Investigator: Tushar Patel, M.B., Ch.B., Mayo Clinic, Jacksonville, Florida
Grant Number: UH2-TR000884
Hepatocellular carcinoma (HCC), the most common type of liver cancer, is becoming more prevalent, yet survival remains poor. The earlier HCC is diagnosed, the better a patient’s chance for survival. Unfortunately, current tests for HCC are not very good at detecting the cancer early enough for clinicians to treat it effectively. HCC cells release several types of exRNA within exosomes, tiny particles produced by most cells that carry exRNA through body fluids. This project is designed to determine whether this exRNA can be used as a biomarker to indicate the presence of HCC in a patient. The investigator also aims to develop a clinically useful way to detect and measure these potential biomarkers and determine their usefulness in identifying patients with HCC earlier than current methods allow.

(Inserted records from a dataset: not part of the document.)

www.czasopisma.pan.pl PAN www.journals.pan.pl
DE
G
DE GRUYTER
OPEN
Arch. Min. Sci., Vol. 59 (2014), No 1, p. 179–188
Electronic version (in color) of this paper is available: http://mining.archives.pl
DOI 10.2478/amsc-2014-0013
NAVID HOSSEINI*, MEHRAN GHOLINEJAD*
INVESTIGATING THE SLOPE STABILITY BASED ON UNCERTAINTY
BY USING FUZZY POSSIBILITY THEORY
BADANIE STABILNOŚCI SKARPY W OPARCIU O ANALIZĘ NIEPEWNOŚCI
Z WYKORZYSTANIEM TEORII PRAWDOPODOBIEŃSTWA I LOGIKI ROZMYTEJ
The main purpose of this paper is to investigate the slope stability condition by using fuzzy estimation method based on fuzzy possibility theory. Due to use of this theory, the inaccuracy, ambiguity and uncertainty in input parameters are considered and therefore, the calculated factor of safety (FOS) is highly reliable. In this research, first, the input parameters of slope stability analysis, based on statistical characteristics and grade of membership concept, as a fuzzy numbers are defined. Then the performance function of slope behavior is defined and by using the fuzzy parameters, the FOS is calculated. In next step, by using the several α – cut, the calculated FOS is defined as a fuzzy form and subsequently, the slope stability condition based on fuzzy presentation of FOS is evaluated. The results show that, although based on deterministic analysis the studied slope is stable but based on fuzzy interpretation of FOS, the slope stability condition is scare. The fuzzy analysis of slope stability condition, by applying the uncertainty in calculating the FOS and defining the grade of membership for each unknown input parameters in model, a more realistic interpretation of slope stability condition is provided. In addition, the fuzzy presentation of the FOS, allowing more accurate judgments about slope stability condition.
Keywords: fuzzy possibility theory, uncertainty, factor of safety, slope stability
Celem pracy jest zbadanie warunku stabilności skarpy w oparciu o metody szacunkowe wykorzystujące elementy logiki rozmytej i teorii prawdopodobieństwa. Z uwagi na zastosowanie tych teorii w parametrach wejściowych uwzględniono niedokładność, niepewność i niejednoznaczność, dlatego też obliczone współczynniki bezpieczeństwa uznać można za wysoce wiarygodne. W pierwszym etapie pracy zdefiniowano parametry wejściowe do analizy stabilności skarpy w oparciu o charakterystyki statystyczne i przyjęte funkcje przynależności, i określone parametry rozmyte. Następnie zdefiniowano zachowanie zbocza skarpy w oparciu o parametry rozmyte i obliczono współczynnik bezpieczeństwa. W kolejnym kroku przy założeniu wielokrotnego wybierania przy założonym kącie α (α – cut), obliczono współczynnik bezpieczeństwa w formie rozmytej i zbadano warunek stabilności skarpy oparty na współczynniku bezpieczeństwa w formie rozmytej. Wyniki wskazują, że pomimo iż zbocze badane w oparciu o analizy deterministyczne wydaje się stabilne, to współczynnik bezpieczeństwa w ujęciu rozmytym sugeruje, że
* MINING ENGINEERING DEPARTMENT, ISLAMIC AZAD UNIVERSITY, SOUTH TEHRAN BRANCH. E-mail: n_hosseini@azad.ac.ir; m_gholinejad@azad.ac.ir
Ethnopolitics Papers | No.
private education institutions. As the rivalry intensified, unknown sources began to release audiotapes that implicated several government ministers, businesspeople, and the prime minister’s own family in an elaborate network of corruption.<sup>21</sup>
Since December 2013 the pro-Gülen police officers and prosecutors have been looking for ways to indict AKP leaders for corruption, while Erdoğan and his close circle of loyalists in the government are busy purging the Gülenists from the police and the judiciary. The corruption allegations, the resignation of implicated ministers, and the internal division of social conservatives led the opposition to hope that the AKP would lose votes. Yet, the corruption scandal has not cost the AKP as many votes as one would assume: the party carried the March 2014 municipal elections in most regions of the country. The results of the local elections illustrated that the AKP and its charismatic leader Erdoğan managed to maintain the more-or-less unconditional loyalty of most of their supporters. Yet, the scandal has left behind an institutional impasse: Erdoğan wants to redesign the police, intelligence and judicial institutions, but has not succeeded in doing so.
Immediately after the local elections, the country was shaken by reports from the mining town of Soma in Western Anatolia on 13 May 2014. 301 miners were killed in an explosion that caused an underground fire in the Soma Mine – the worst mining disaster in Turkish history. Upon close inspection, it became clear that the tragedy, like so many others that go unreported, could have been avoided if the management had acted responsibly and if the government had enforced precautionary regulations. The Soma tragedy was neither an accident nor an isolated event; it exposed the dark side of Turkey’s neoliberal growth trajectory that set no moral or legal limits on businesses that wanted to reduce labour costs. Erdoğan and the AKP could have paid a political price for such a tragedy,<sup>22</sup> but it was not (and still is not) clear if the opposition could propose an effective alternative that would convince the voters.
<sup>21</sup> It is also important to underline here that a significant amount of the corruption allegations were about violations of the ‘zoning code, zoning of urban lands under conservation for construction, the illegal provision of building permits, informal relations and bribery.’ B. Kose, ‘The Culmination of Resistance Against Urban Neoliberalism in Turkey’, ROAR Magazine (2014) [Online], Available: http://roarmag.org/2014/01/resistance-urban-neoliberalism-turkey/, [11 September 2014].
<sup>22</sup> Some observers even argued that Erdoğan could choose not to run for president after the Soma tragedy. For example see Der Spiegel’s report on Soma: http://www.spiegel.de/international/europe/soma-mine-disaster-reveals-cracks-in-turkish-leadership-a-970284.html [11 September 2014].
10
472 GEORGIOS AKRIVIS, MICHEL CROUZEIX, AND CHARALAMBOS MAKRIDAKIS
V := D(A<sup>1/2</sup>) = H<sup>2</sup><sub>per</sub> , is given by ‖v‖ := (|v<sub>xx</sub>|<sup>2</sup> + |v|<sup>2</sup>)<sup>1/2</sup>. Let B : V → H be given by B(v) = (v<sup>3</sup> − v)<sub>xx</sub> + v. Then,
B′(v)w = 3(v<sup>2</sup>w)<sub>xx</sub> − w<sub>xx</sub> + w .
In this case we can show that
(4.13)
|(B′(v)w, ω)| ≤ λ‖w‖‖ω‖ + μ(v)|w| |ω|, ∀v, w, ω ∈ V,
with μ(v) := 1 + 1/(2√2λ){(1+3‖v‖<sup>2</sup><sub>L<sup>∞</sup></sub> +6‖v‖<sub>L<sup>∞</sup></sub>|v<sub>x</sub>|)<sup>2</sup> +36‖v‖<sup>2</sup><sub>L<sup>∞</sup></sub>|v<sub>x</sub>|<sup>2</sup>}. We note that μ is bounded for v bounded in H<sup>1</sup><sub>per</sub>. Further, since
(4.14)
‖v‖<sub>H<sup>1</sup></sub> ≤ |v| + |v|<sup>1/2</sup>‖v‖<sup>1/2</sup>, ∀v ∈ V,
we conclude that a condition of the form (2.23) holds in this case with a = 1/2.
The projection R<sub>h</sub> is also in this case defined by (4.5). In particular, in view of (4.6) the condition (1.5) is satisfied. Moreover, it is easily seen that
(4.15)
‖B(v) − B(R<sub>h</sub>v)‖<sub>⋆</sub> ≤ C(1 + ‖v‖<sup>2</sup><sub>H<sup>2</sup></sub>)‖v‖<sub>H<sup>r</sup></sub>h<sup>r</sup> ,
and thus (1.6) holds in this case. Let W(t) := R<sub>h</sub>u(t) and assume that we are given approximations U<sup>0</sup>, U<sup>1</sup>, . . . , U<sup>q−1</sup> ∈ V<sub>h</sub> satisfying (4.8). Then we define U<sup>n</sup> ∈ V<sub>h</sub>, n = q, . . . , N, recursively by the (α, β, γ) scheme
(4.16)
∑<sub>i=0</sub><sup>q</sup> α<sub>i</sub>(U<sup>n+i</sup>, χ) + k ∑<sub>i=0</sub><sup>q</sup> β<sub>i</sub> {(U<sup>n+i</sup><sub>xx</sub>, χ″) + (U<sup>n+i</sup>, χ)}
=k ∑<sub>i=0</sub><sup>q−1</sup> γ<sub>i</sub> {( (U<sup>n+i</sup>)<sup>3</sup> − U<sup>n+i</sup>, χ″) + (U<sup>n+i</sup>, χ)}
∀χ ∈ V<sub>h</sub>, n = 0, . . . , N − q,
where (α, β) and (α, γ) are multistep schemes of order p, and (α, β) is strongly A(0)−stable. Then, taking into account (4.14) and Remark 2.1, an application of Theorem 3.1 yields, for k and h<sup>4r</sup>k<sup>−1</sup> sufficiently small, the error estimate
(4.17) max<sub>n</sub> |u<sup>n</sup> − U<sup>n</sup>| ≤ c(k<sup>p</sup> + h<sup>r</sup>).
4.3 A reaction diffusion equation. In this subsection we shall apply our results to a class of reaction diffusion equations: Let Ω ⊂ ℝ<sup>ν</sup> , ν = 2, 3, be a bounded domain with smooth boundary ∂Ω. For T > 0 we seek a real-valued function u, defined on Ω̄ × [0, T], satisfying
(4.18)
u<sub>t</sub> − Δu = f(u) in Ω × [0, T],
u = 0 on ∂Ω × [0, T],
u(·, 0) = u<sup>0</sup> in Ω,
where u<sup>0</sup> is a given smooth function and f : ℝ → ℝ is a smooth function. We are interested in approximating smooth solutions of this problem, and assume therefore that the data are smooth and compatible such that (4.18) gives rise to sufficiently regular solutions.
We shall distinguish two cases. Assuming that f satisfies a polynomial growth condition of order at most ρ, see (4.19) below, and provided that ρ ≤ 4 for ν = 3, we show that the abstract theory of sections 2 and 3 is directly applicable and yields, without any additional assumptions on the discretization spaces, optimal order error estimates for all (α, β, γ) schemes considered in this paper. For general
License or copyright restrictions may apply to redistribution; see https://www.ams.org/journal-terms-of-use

Investigator: Jane E. Freedman, M.D., University of Massachusetts Medical School, Worcester
Grant Number: UH2-TR000921
Cardiovascular disease (CVD) is the leading cause of death in the United States. Heart disease and stroke, the most common forms of CVD, have common risk factors, including high blood pressure, diabetes, obesity, cigarette smoking and high cholesterol. Certain types of exRNA in the blood affect development and progression of CVD. Researchers have found connections between some of this exRNA and specific forms of CVD. The amounts and types of exRNA may change over time or due to the presence of certain CVD risk factors. Different types of this exRNA could be useful as biomarkers to predict CVD events. To test this possibility, the project team will use blood samples to look for links between exRNA and the presence of CVD. The investigators ultimately will attempt to develop a quick and effective blood test for CVD and its risk factors, using exRNA as a biomarker.
Investigators: Saumya Das, M.D., Ph.D., and Anthony Rosenzweig, M.D., Beth Israel Deaconess Medical Center, Boston; and Raymond Y. Kwong, M.D., M.P.H., and Marc Sabatine, M.D., M.P.H., Brigham and Women’s Hospital, Boston
Grant Number: UH2-TR000901
Each year, complications from heart attacks (also called myocardial infarctions) contribute to more than half a million cases of heart failure and 300,000 cases of sudden cardiac arrest, due to lethal arrhythmias. Both of these conditions are closely related to changes in the structure and function of the heart — called remodeling — that follow a heart attack. Current tests to predict which patients are at risk for these complications are not accurate enough. This team of investigators will (1) identify exRNA that are related to poor heart remodeling, (2) assess the functionality and prognostic ability of exRNA signatures in animal models of heart disease, and (3) determine whether exRNA signatures can predict which patients are at risk for poor health outcomes after heart attacks. This test could replace current tests by more accurately identifying patients at higher risk and in need of more frequent monitoring and medical care.